A drink designed to be shared, the gourd is typically passed from person to person, with each participant taking turns to sip from the bombilla. Being asked to share mate is a sign of respect, and there’s a clear etiquette to this ritual. Hint: never move the bombilla!
What makes Argentina’s food culture unique?
The centricity of red meat is what makes the Argentine diet unique. Famously carnivorous, the average Argentine person eats 100kg of beef per year. That’s almost four times the beef consumption of the average American! Served on the grill as part of an asado (an Argentine bbq), as well as in empanadas, sandwiches, and stews, beef is an integral aspect of Argentine cuisine.
The prominence of sharing is another aspect of Argentina’s food culture that makes it stand out. From gathering friends and family to enjoy an asado, to passing around a mate, the most important aspects of Argentina’s food culture are as much about food as they are about the social ritual of breaking bread with loved ones.
What are traditional foods in Argentina?
Traditional foods in Argentina include multiple cuts of beef, including steak, ribs, flank and skirt; stuffed pockets of dough called empanadas, a hearty winter stew called locro, and dulce de leche, a caramel sauce which features in most Argentine deserts.
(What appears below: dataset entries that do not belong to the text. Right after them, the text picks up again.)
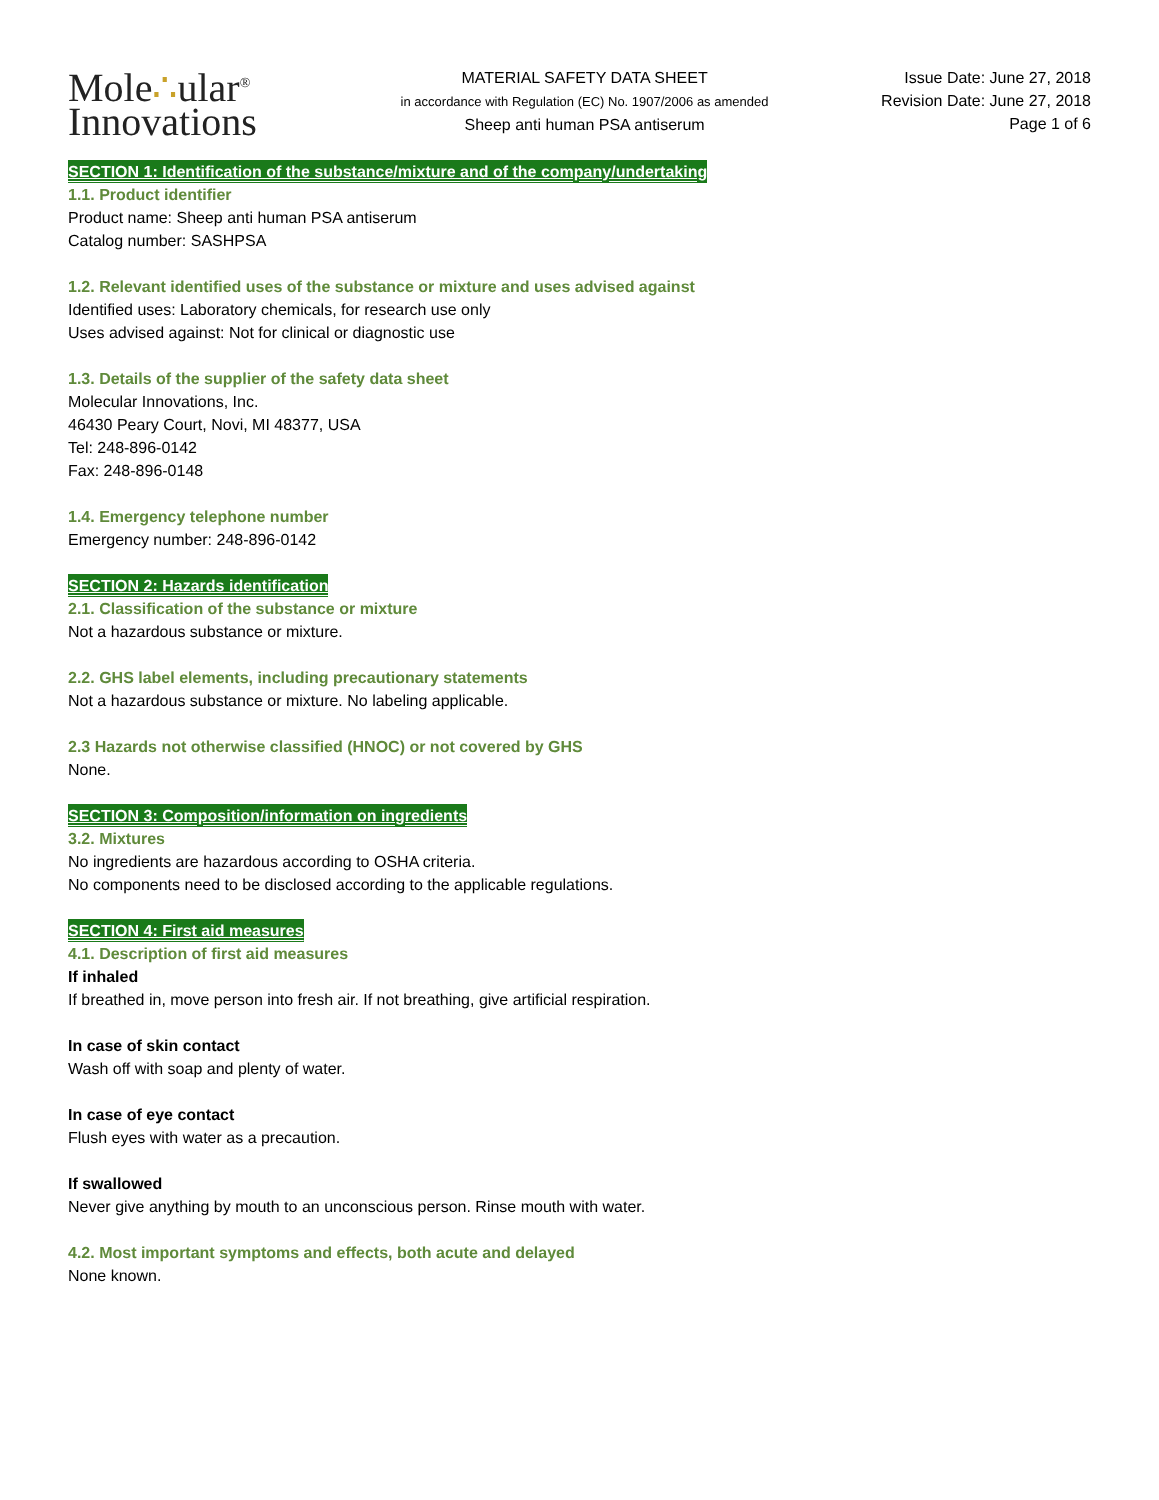Mole∴ular<sup>®</sup>
Innovations
MATERIAL SAFETY DATA SHEET
in accordance with Regulation (EC) No. 1907/2006 as amended
Sheep anti human PSA antiserum
Issue Date: June 27, 2018
Revision Date: June 27, 2018
Page 1 of 6
SECTION 1: Identification of the substance/mixture and of the company/undertaking
1.1. Product identifier
Product name: Sheep anti human PSA antiserum
Catalog number: SASHPSA
1.2. Relevant identified uses of the substance or mixture and uses advised against
Identified uses: Laboratory chemicals, for research use only
Uses advised against: Not for clinical or diagnostic use
1.3. Details of the supplier of the safety data sheet
Molecular Innovations, Inc.
46430 Peary Court, Novi, MI 48377, USA
Tel: 248-896-0142
Fax: 248-896-0148
1.4. Emergency telephone number
Emergency number: 248-896-0142
SECTION 2: Hazards identification
2.1. Classification of the substance or mixture
Not a hazardous substance or mixture.
2.2. GHS label elements, including precautionary statements
Not a hazardous substance or mixture. No labeling applicable.
2.3 Hazards not otherwise classified (HNOC) or not covered by GHS
None.
SECTION 3: Composition/information on ingredients
3.2. Mixtures
No ingredients are hazardous according to OSHA criteria.
No components need to be disclosed according to the applicable regulations.
SECTION 4: First aid measures
4.1. Description of first aid measures
If inhaled
If breathed in, move person into fresh air. If not breathing, give artificial respiration.
In case of skin contact
Wash off with soap and plenty of water.
In case of eye contact
Flush eyes with water as a precaution.
If swallowed
Never give anything by mouth to an unconscious person. Rinse mouth with water.
4.2. Most important symptoms and effects, both acute and delayed
None known.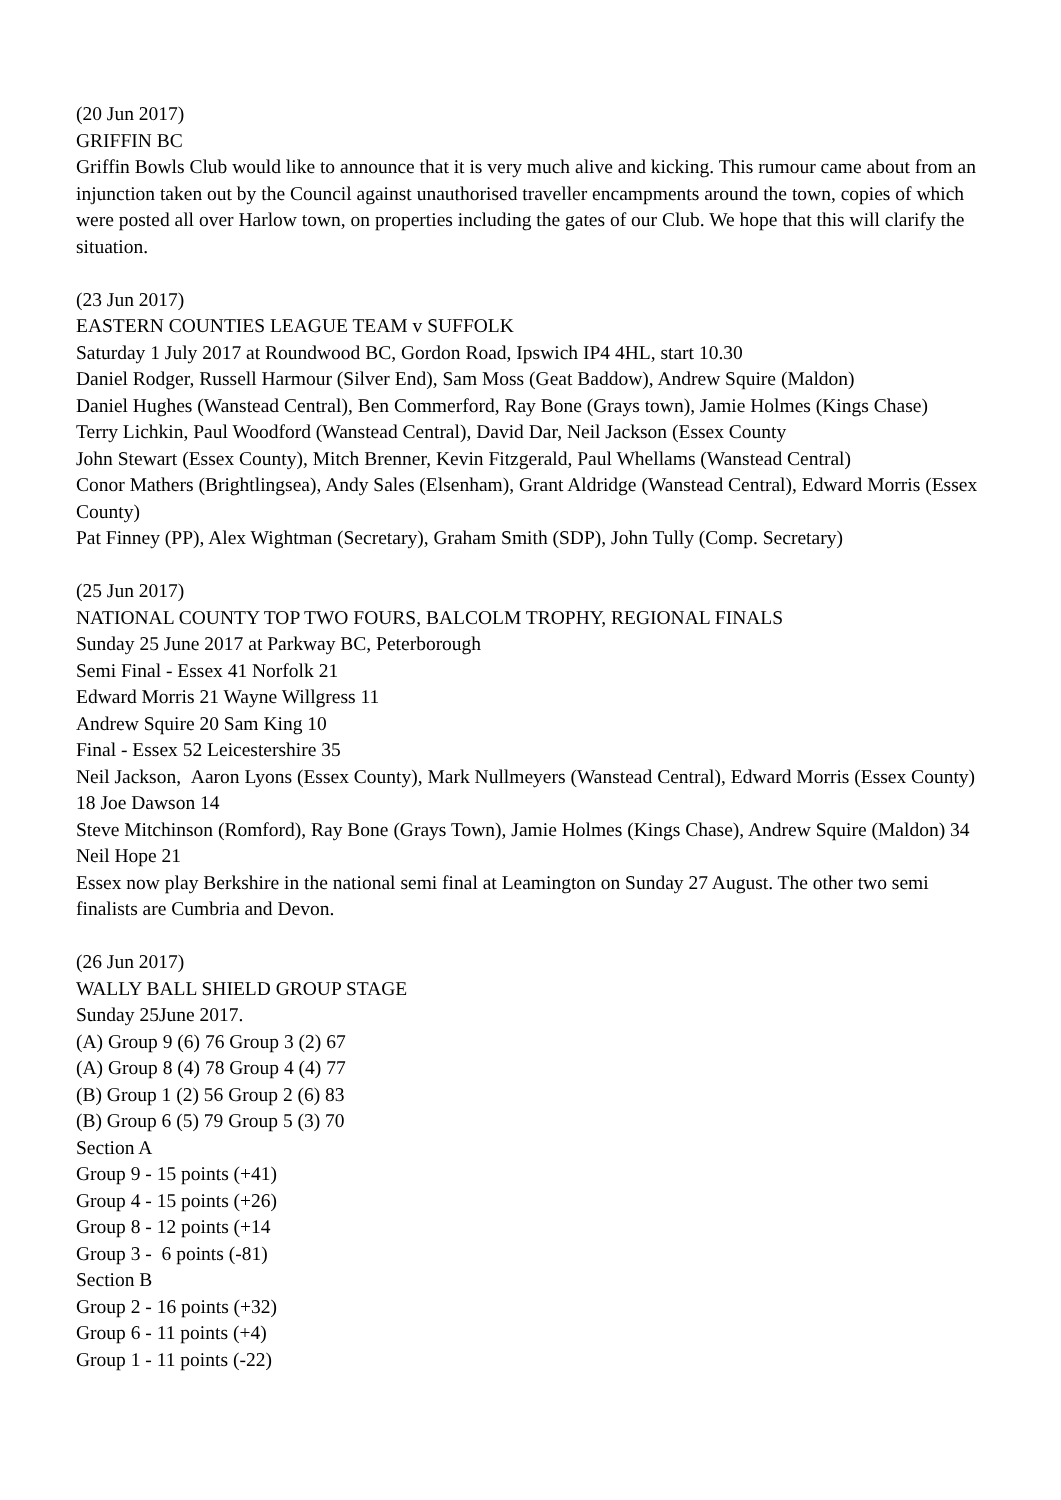(20 Jun 2017)
GRIFFIN BC
Griffin Bowls Club would like to announce that it is very much alive and kicking. This rumour came about from an injunction taken out by the Council against unauthorised traveller encampments around the town, copies of which were posted all over Harlow town, on properties including the gates of our Club. We hope that this will clarify the situation.
(23 Jun 2017)
EASTERN COUNTIES LEAGUE TEAM v SUFFOLK
Saturday 1 July 2017 at Roundwood BC, Gordon Road, Ipswich IP4 4HL, start 10.30
Daniel Rodger, Russell Harmour (Silver End), Sam Moss (Geat Baddow), Andrew Squire (Maldon)
Daniel Hughes (Wanstead Central), Ben Commerford, Ray Bone (Grays town), Jamie Holmes (Kings Chase)
Terry Lichkin, Paul Woodford (Wanstead Central), David Dar, Neil Jackson (Essex County
John Stewart (Essex County), Mitch Brenner, Kevin Fitzgerald, Paul Whellams (Wanstead Central)
Conor Mathers (Brightlingsea), Andy Sales (Elsenham), Grant Aldridge (Wanstead Central), Edward Morris (Essex County)
Pat Finney (PP), Alex Wightman (Secretary), Graham Smith (SDP), John Tully (Comp. Secretary)
(25 Jun 2017)
NATIONAL COUNTY TOP TWO FOURS, BALCOLM TROPHY, REGIONAL FINALS
Sunday 25 June 2017 at Parkway BC, Peterborough
Semi Final - Essex 41 Norfolk 21
Edward Morris 21 Wayne Willgress 11
Andrew Squire 20 Sam King 10
Final - Essex 52 Leicestershire 35
Neil Jackson, Aaron Lyons (Essex County), Mark Nullmeyers (Wanstead Central), Edward Morris (Essex County) 18 Joe Dawson 14
Steve Mitchinson (Romford), Ray Bone (Grays Town), Jamie Holmes (Kings Chase), Andrew Squire (Maldon) 34 Neil Hope 21
Essex now play Berkshire in the national semi final at Leamington on Sunday 27 August. The other two semi finalists are Cumbria and Devon.
(26 Jun 2017)
WALLY BALL SHIELD GROUP STAGE
Sunday 25June 2017.
(A) Group 9 (6) 76 Group 3 (2) 67
(A) Group 8 (4) 78 Group 4 (4) 77
(B) Group 1 (2) 56 Group 2 (6) 83
(B) Group 6 (5) 79 Group 5 (3) 70
Section A
Group 9 - 15 points (+41)
Group 4 - 15 points (+26)
Group 8 - 12 points (+14
Group 3 - 6 points (-81)
Section B
Group 2 - 16 points (+32)
Group 6 - 11 points (+4)
Group 1 - 11 points (-22)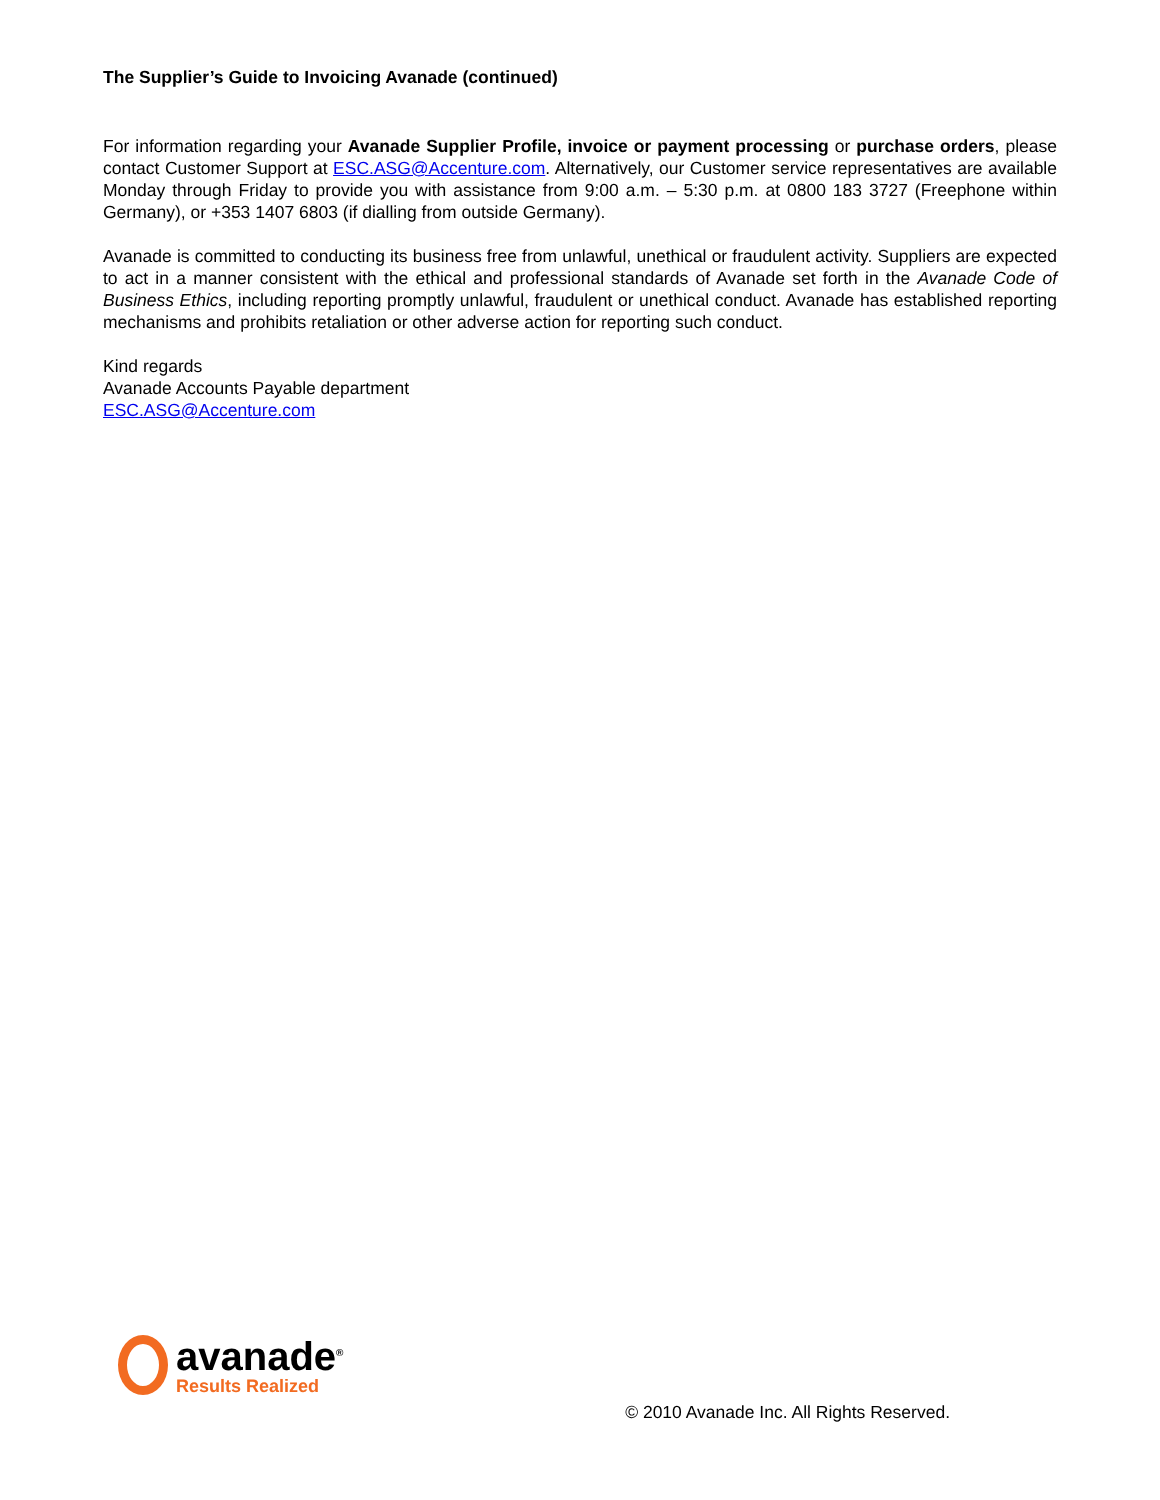The Supplier’s Guide to Invoicing Avanade (continued)
For information regarding your Avanade Supplier Profile, invoice or payment processing or purchase orders, please contact Customer Support at ESC.ASG@Accenture.com. Alternatively, our Customer service representatives are available Monday through Friday to provide you with assistance from 9:00 a.m. – 5:30 p.m. at 0800 183 3727 (Freephone within Germany), or +353 1407 6803 (if dialling from outside Germany).
Avanade is committed to conducting its business free from unlawful, unethical or fraudulent activity. Suppliers are expected to act in a manner consistent with the ethical and professional standards of Avanade set forth in the Avanade Code of Business Ethics, including reporting promptly unlawful, fraudulent or unethical conduct. Avanade has established reporting mechanisms and prohibits retaliation or other adverse action for reporting such conduct.
Kind regards
Avanade Accounts Payable department
ESC.ASG@Accenture.com
avanade<sup>®</sup>
Results Realized
© 2010 Avanade Inc. All Rights Reserved.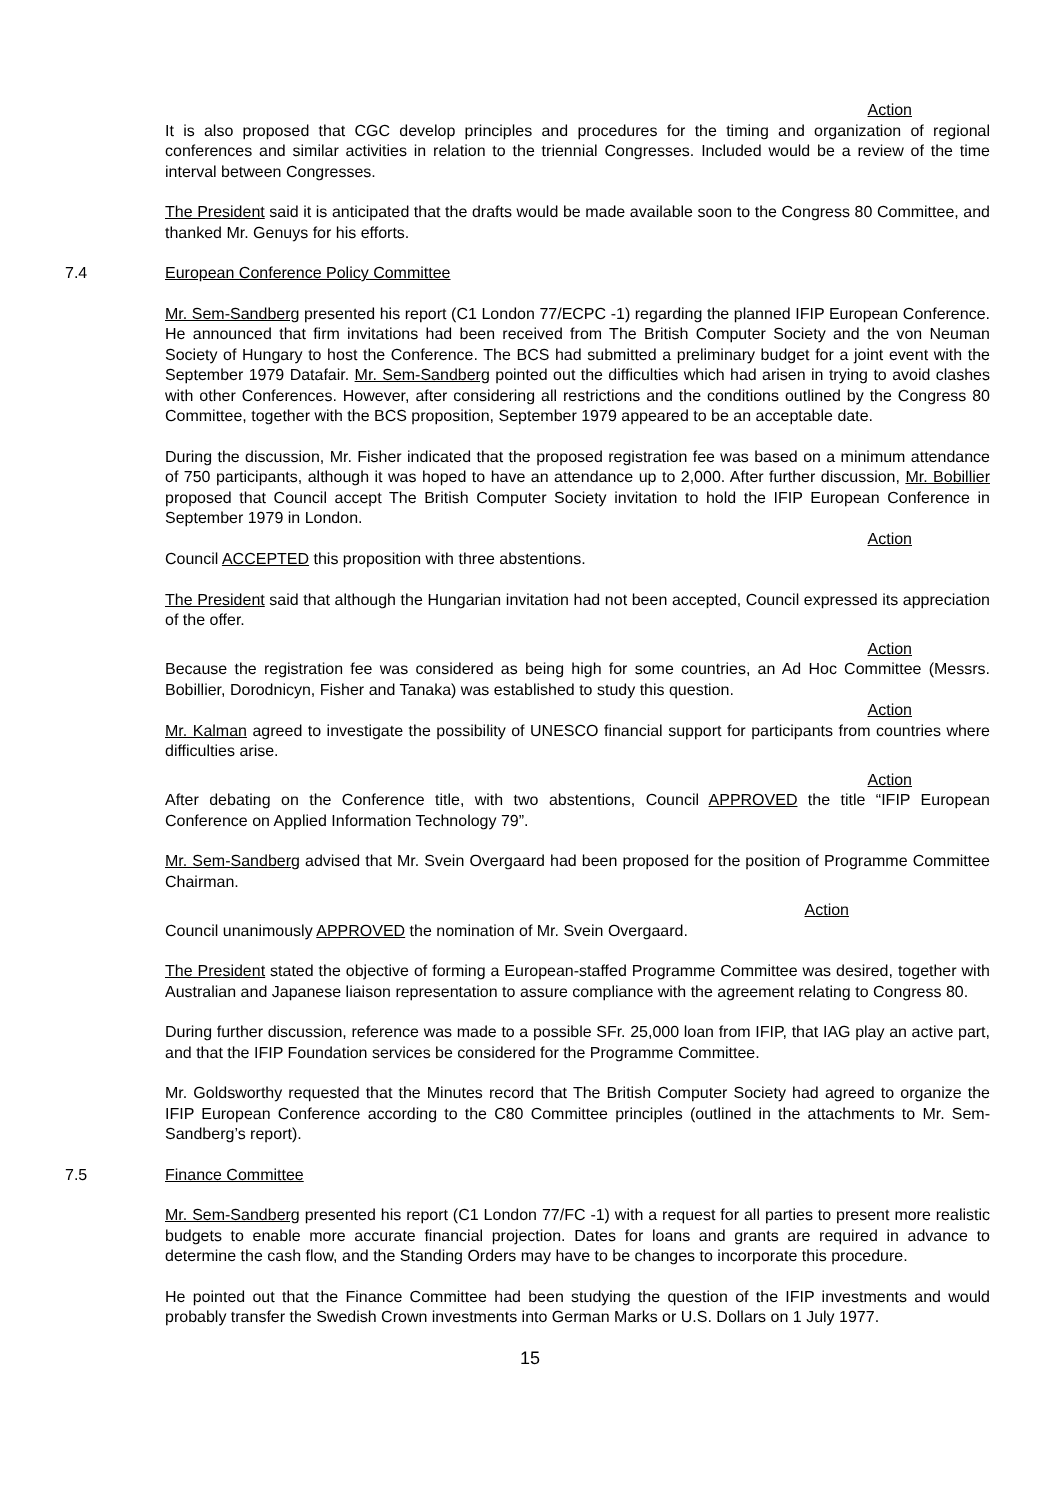Action
It is also proposed that CGC develop principles and procedures for the timing and organization of regional conferences and similar activities in relation to the triennial Congresses. Included would be a review of the time interval between Congresses.
The President said it is anticipated that the drafts would be made available soon to the Congress 80 Committee, and thanked Mr. Genuys for his efforts.
7.4 European Conference Policy Committee
Mr. Sem-Sandberg presented his report (C1 London 77/ECPC -1) regarding the planned IFIP European Conference. He announced that firm invitations had been received from The British Computer Society and the von Neuman Society of Hungary to host the Conference. The BCS had submitted a preliminary budget for a joint event with the September 1979 Datafair. Mr. Sem-Sandberg pointed out the difficulties which had arisen in trying to avoid clashes with other Conferences. However, after considering all restrictions and the conditions outlined by the Congress 80 Committee, together with the BCS proposition, September 1979 appeared to be an acceptable date.
During the discussion, Mr. Fisher indicated that the proposed registration fee was based on a minimum attendance of 750 participants, although it was hoped to have an attendance up to 2,000. After further discussion, Mr. Bobillier proposed that Council accept The British Computer Society invitation to hold the IFIP European Conference in September 1979 in London.
Action
Council ACCEPTED this proposition with three abstentions.
The President said that although the Hungarian invitation had not been accepted, Council expressed its appreciation of the offer.
Action
Because the registration fee was considered as being high for some countries, an Ad Hoc Committee (Messrs. Bobillier, Dorodnicyn, Fisher and Tanaka) was established to study this question.
Action
Mr. Kalman agreed to investigate the possibility of UNESCO financial support for participants from countries where difficulties arise.
Action
After debating on the Conference title, with two abstentions, Council APPROVED the title “IFIP European Conference on Applied Information Technology 79”.
Mr. Sem-Sandberg advised that Mr. Svein Overgaard had been proposed for the position of Programme Committee Chairman.
Action
Council unanimously APPROVED the nomination of Mr. Svein Overgaard.
The President stated the objective of forming a European-staffed Programme Committee was desired, together with Australian and Japanese liaison representation to assure compliance with the agreement relating to Congress 80.
During further discussion, reference was made to a possible SFr. 25,000 loan from IFIP, that IAG play an active part, and that the IFIP Foundation services be considered for the Programme Committee.
Mr. Goldsworthy requested that the Minutes record that The British Computer Society had agreed to organize the IFIP European Conference according to the C80 Committee principles (outlined in the attachments to Mr. Sem-Sandberg’s report).
7.5 Finance Committee
Mr. Sem-Sandberg presented his report (C1 London 77/FC -1) with a request for all parties to present more realistic budgets to enable more accurate financial projection. Dates for loans and grants are required in advance to determine the cash flow, and the Standing Orders may have to be changes to incorporate this procedure.
He pointed out that the Finance Committee had been studying the question of the IFIP investments and would probably transfer the Swedish Crown investments into German Marks or U.S. Dollars on 1 July 1977.
15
What is Argentina’s national dish?
The national dish of Argentina is the asado. The Argentine equivalent of a bbq, asados are as much about the meat as they are about the occasion. Every weekend in summer, friends and family congregate around the parilla (grill) to enjoy a meat-packed feast of steak, ribs, chorizo, mollejas (sweetbread), chinchulines (small intestine), and morcilla (blood sausage) – all served with lashings of a punchy herby sauce called chimichurri.
What is a typical breakfast in Argentina?
Argentines aren’t big on breakfast. Most days, breakfast will consist of tostadas – a simple slice of toast – topped with quince jam and soft cheese or fruit jelly. For a sweeter breakfast treat, Argentines will head to their local panadería and choose from a range of facturas (pastries) including medialunas (literally, ‘half moons’), the Argie take on croissants, which are somewhat sweeter and breadier than their French equivalents.
Of course, all the globalized classics – waffles, eggs, avocado toast – will likely be on offer in urban parts of Argentina, such as Buenos Aires, but if you’re looking for a traditionally Argentine breakfast, it’ll usually consist of bread or pastries washed down with coffee, orange juice and maybe even a morning mate.